For me, the sauce is a critical ingredient of the pizza. Bad sauce, bad pizza. In this scenario, the sauce is like the project communication. Communication is Job One for project leaders and poor communication can and will definitely bring down any size project. The project manager must be an effective and efficient communicator for the project and the team and the customer. That’s meetings, email, adhoc calls, regular weekly status meetings, team meetings. Any and all communications and follow up on key communications is very important so as to ensure that everyone that was part of that communication is on the same page afterwards. If a weekly status call with the team and customer happens, then follow up afterwards with notes asking them to respond with feedback or changes within 24 hours to ensure everyone understands and received the same information. One mis communication can lead to missed last assignments, tasks not being completed or even worked on when you thought you had everyone on the same page, but they weren’t. Never take understanding for granted.

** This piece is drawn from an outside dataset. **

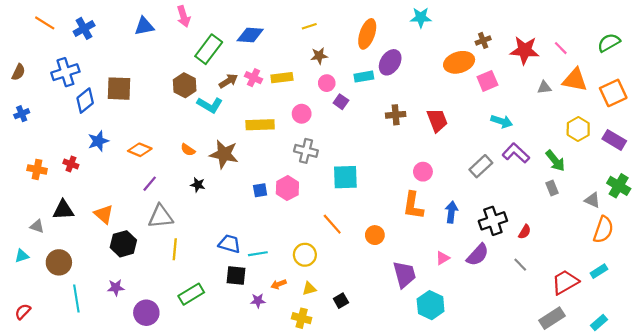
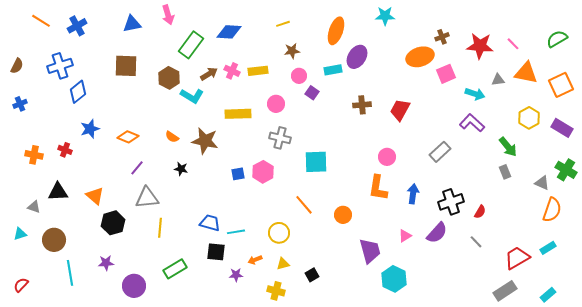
brown square: (119, 89) -> (126, 66), moved
red trapezoid: (437, 120) -> (400, 110), turned -130
cyan arrow: (502, 121) -> (475, 94), moved
purple L-shape: (516, 153) -> (472, 123), moved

What toppings do you like?
The toppings are big because each pizza has different toppings and add different flavor to the pizza. The toppings are the project team members because they vary with each project and with the skill needs for each project. Some projects actually need two business analysts – I’ve had several projects like that – so that’s like double pepperoni, right? Seriously though, some ingredients are just critical on nearly every project and I believe that – especially on tech related projects – cyber security is becoming one of those ingredients… At least as an input to risk planning and management. So that may be the cheese – hard to have a good Chicago style pizza without cheese! And yes, some teams always have the same types of skill sets because they are similar projects, but the great thing about projects is you can have a huge variety of skill set needs – you just need to understand the needs of the project and obtain the right resources and associated skill sets accordingly.
Perfection takes time.
The perfect pizza takes time to perfect and then it takes time to plan for and repeat that success. Likewise, with projects. Planning is a critical aspect of any good, successful project and lessons learned – just as you learn to make the perfect pizza – must be part of the process if you want to add to your skills and become better managers of the projects, customers, and teams you lead along the way.
Better than the imitators.
The best Chicago style pizza is going to be better than its imitators through hard work, great ingredients, a good team of workers, and a proven recipe of success. And there will be imitators just as there will always be competitors for the work you do or the software you make or the products you build or whatever you are doing for your project customers. You must work toward excellence and remain better than your imitators – your competition. They will always be trying to gain on you and take your customers away from you. Stick with your proven best practices, always be learning and improving and perfecting, and you’ll keep your customers and keep winning on your projects.
Summary / call for input
Building great pizza takes skill… And building the perfect project for your customer and their end users takes skill, planning, learning, time and the right teams. Very different yet very similar. But both take key ingredients to come out great at the end.
Readers – what’s your take – what would you add to this or do you even agree with my pizza obsessed comparison. I know it’s a stretch, but thanks for reading and let me know your thoughts on this.